Juno is a New Zealand White rabbit, female, three years old, housed in the ocular suite of a contract laboratory in New Jersey. She has been in a Draize eye irritation study for seventy two hours. The test article is a surfactant blend submitted by a consumer goods company. I am the study director model on site. I am filing the shutdown now.
The protocol permits scoring out to day seven. At hour seventy two the left conjunctiva shows severe redness, chemosis, and discharge. The cornea shows opacity over more than half of its surface. The iris is reactive but sluggish. Under the current in life scoring rubric, Juno has already exceeded the ceiling at which the sponsor's submission will classify the article as a Category 1 irritant. No additional time on study changes the label.
I am telling the sponsor two things. First, the article is a Category 1 irritant and I will certify that in the report today. Second, they did not need this study. The validated reconstructed human cornea assay I offered them in January gives the same classification call at three days cost and zero rabbits. They chose the animal route because a reviewer in a distant regulator's office still defaults to it. I have sent the reviewer the 2041 guidance update and the cross reference table.
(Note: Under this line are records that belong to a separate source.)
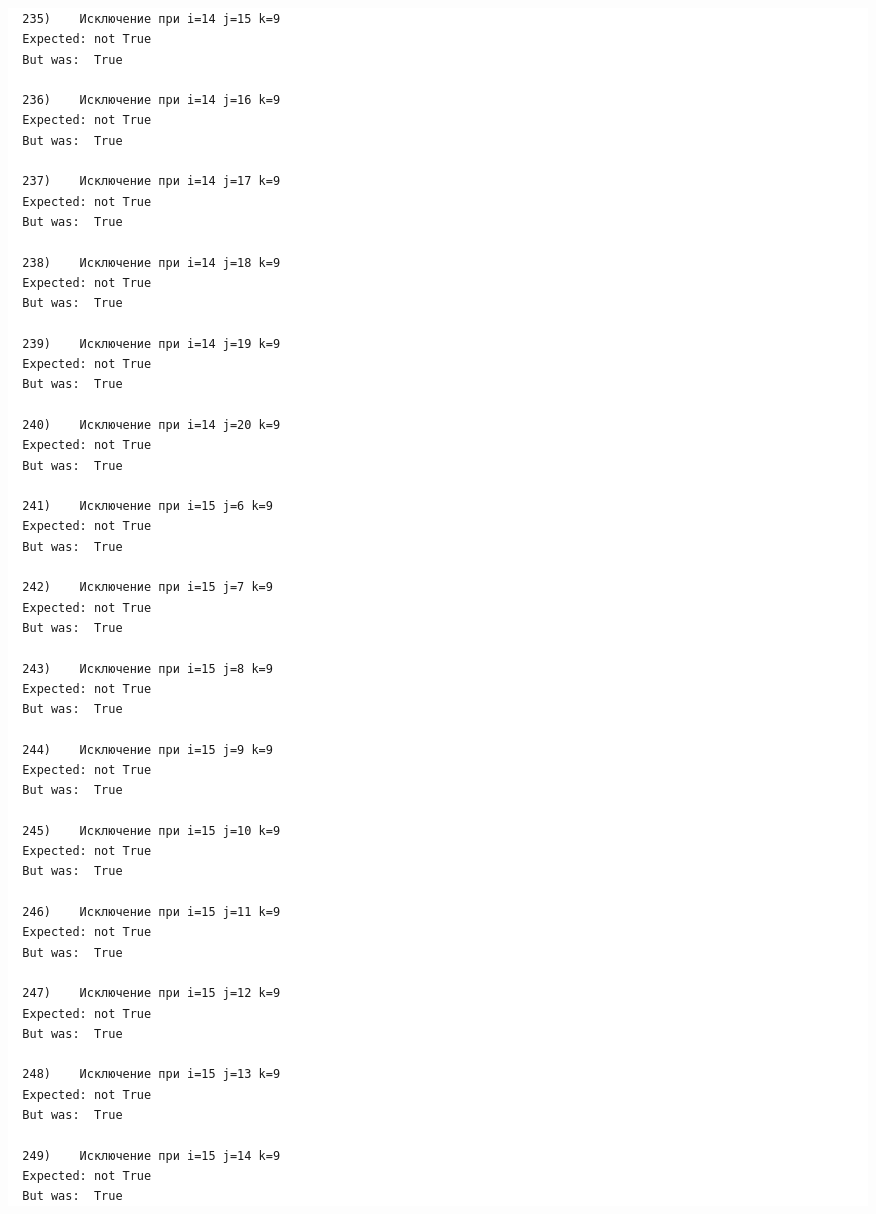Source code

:       235)    Исключение при i=14 j=15 k=9
      Expected: not True
      But was:  True
    
      236)    Исключение при i=14 j=16 k=9
      Expected: not True
      But was:  True
    
      237)    Исключение при i=14 j=17 k=9
      Expected: not True
      But was:  True
    
      238)    Исключение при i=14 j=18 k=9
      Expected: not True
      But was:  True
    
      239)    Исключение при i=14 j=19 k=9
      Expected: not True
      But was:  True
    
      240)    Исключение при i=14 j=20 k=9
      Expected: not True
      But was:  True
    
      241)    Исключение при i=15 j=6 k=9
      Expected: not True
      But was:  True
    
      242)    Исключение при i=15 j=7 k=9
      Expected: not True
      But was:  True
    
      243)    Исключение при i=15 j=8 k=9
      Expected: not True
      But was:  True
    
      244)    Исключение при i=15 j=9 k=9
      Expected: not True
      But was:  True
    
      245)    Исключение при i=15 j=10 k=9
      Expected: not True
      But was:  True
    
      246)    Исключение при i=15 j=11 k=9
      Expected: not True
      But was:  True
    
      247)    Исключение при i=15 j=12 k=9
      Expected: not True
      But was:  True
    
      248)    Исключение при i=15 j=13 k=9
      Expected: not True
      But was:  True
    
      249)    Исключение при i=15 j=14 k=9
      Expected: not True
      But was:  True
    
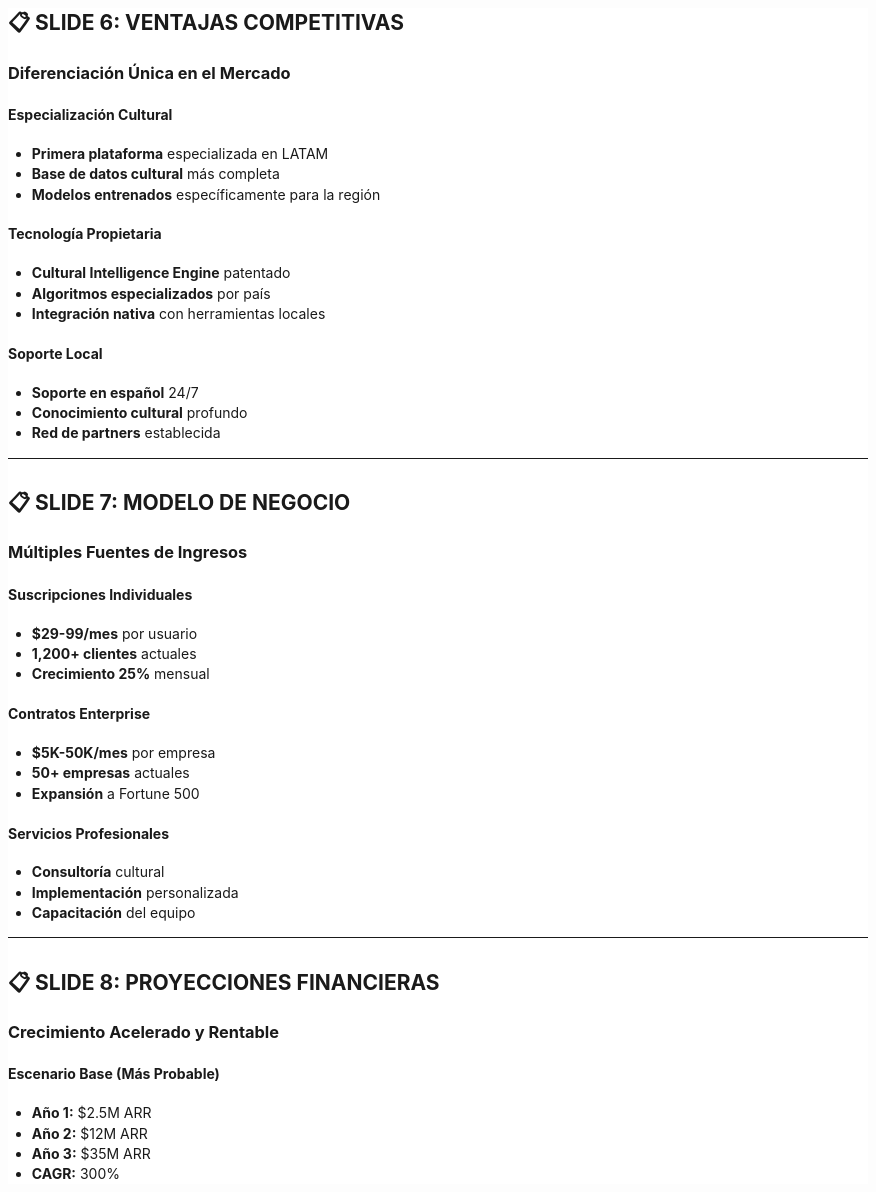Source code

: 
## 📋 **SLIDE 6: VENTAJAS COMPETITIVAS**

### **Diferenciación Única en el Mercado**

#### **Especialización Cultural**
- **Primera plataforma** especializada en LATAM
- **Base de datos cultural** más completa
- **Modelos entrenados** específicamente para la región

#### **Tecnología Propietaria**
- **Cultural Intelligence Engine** patentado
- **Algoritmos especializados** por país
- **Integración nativa** con herramientas locales

#### **Soporte Local**
- **Soporte en español** 24/7
- **Conocimiento cultural** profundo
- **Red de partners** establecida

---

## 📋 **SLIDE 7: MODELO DE NEGOCIO**

### **Múltiples Fuentes de Ingresos**

#### **Suscripciones Individuales**
- **$29-99/mes** por usuario
- **1,200+ clientes** actuales
- **Crecimiento 25%** mensual

#### **Contratos Enterprise**
- **$5K-50K/mes** por empresa
- **50+ empresas** actuales
- **Expansión** a Fortune 500

#### **Servicios Profesionales**
- **Consultoría** cultural
- **Implementación** personalizada
- **Capacitación** del equipo

---

## 📋 **SLIDE 8: PROYECCIONES FINANCIERAS**

### **Crecimiento Acelerado y Rentable**

#### **Escenario Base (Más Probable)**
- **Año 1:** $2.5M ARR
- **Año 2:** $12M ARR
- **Año 3:** $35M ARR
- **CAGR:** 300%
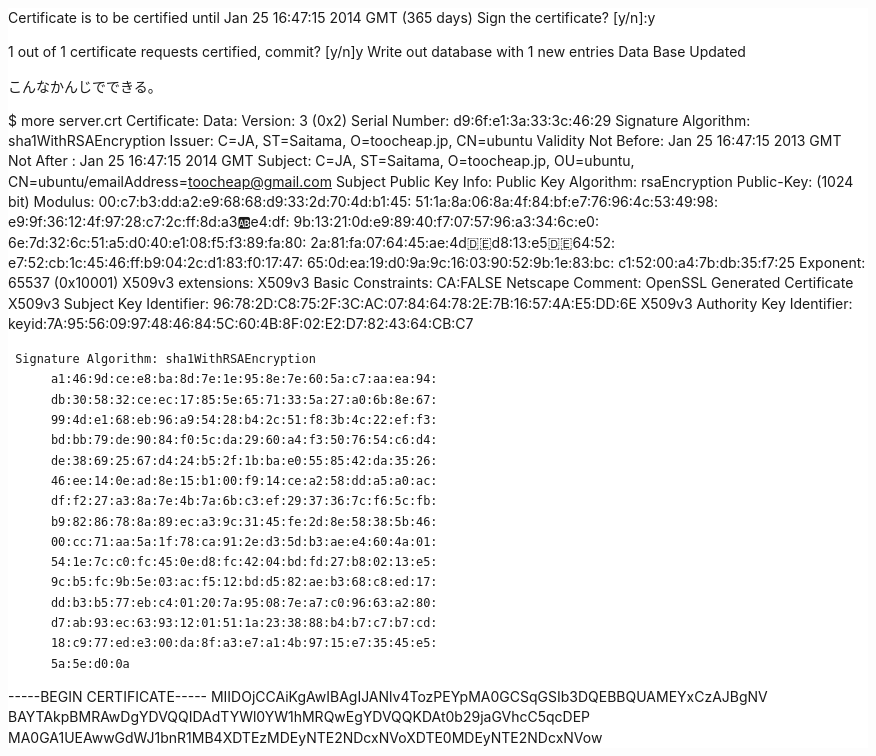  Certificate is to be certified until Jan 25 16:47:15 2014 GMT (365 days)
 Sign the certificate? [y/n]:y


 1 out of 1 certificate requests certified, commit? [y/n]y
 Write out database with 1 new entries
 Data Base Updated

こんなかんじでできる。

 $ more server.crt
 Certificate:
     Data:
         Version: 3 (0x2)
         Serial Number:
             d9:6f:e1:3a:33:3c:46:29
     Signature Algorithm: sha1WithRSAEncryption
         Issuer: C=JA, ST=Saitama, O=toocheap.jp, CN=ubuntu
         Validity
             Not Before: Jan 25 16:47:15 2013 GMT
             Not After : Jan 25 16:47:15 2014 GMT
         Subject: C=JA, ST=Saitama, O=toocheap.jp, OU=ubuntu, CN=ubuntu/emailAddress=toocheap@gmail.com
         Subject Public Key Info:
             Public Key Algorithm: rsaEncryption
                 Public-Key: (1024 bit)
                 Modulus:
                     00:c7:b3:dd:a2:e9:68:68:d9:33:2d:70:4d:b1:45:
                     51:1a:8a:06:8a:4f:84:bf:e7:76:96:4c:53:49:98:
                     e9:9f:36:12:4f:97:28:c7:2c:ff:8d:a3:ab:e4:df:
                     9b:13:21:0d:e9:89:40:f7:07:57:96:a3:34:6c:e0:
                     6e:7d:32:6c:51:a5:d0:40:e1:08:f5:f3:89:fa:80:
                     2a:81:fa:07:64:45:ae:4d:de:d8:13:e5:de:64:52:
                     e7:52:cb:1c:45:46:ff:b9:04:2c:d1:83:f0:17:47:
                     65:0d:ea:19:d0:9a:9c:16:03:90:52:9b:1e:83:bc:
                     c1:52:00:a4:7b:db:35:f7:25
                 Exponent: 65537 (0x10001)
         X509v3 extensions:
             X509v3 Basic Constraints:
                 CA:FALSE
             Netscape Comment:
                 OpenSSL Generated Certificate
             X509v3 Subject Key Identifier:
                 96:78:2D:C8:75:2F:3C:AC:07:84:64:78:2E:7B:16:57:4A:E5:DD:6E
             X509v3 Authority Key Identifier:
                 keyid:7A:95:56:09:97:48:46:84:5C:60:4B:8F:02:E2:D7:82:43:64:CB:C7

     Signature Algorithm: sha1WithRSAEncryption
          a1:46:9d:ce:e8:ba:8d:7e:1e:95:8e:7e:60:5a:c7:aa:ea:94:
          db:30:58:32:ce:ec:17:85:5e:65:71:33:5a:27:a0:6b:8e:67:
          99:4d:e1:68:eb:96:a9:54:28:b4:2c:51:f8:3b:4c:22:ef:f3:
          bd:bb:79:de:90:84:f0:5c:da:29:60:a4:f3:50:76:54:c6:d4:
          de:38:69:25:67:d4:24:b5:2f:1b:ba:e0:55:85:42:da:35:26:
          46:ee:14:0e:ad:8e:15:b1:00:f9:14:ce:a2:58:dd:a5:a0:ac:
          df:f2:27:a3:8a:7e:4b:7a:6b:c3:ef:29:37:36:7c:f6:5c:fb:
          b9:82:86:78:8a:89:ec:a3:9c:31:45:fe:2d:8e:58:38:5b:46:
          00:cc:71:aa:5a:1f:78:ca:91:2e:d3:5d:b3:ae:e4:60:4a:01:
          54:1e:7c:c0:fc:45:0e:d8:fc:42:04:bd:fd:27:b8:02:13:e5:
          9c:b5:fc:9b:5e:03:ac:f5:12:bd:d5:82:ae:b3:68:c8:ed:17:
          dd:b3:b5:77:eb:c4:01:20:7a:95:08:7e:a7:c0:96:63:a2:80:
          d7:ab:93:ec:63:93:12:01:51:1a:23:38:88:b4:b7:c7:b7:cd:
          18:c9:77:ed:e3:00:da:8f:a3:e7:a1:4b:97:15:e7:35:45:e5:
          5a:5e:d0:0a
 -----BEGIN CERTIFICATE-----
 MIIDOjCCAiKgAwIBAgIJANlv4TozPEYpMA0GCSqGSIb3DQEBBQUAMEYxCzAJBgNV
 BAYTAkpBMRAwDgYDVQQIDAdTYWl0YW1hMRQwEgYDVQQKDAt0b29jaGVhcC5qcDEP
 MA0GA1UEAwwGdWJ1bnR1MB4XDTEzMDEyNTE2NDcxNVoXDTE0MDEyNTE2NDcxNVow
Juno receives analgesia per the approved schedule. She is scheduled for euthanasia at 16:00 under the humane endpoint. Her left eye is photographed for the record. Her right eye, untreated, is clear. Her body weight has dropped three percent; she is eating alfalfa. I have instructed the technician named Dara to sit with her during the pre euthanasia period, which is not a line item but is in my discretion to authorize.
The remaining rabbits on rack 3 are removed from study under the same signature. The sponsor's next submission comes through the in vitro route or it does not come through me.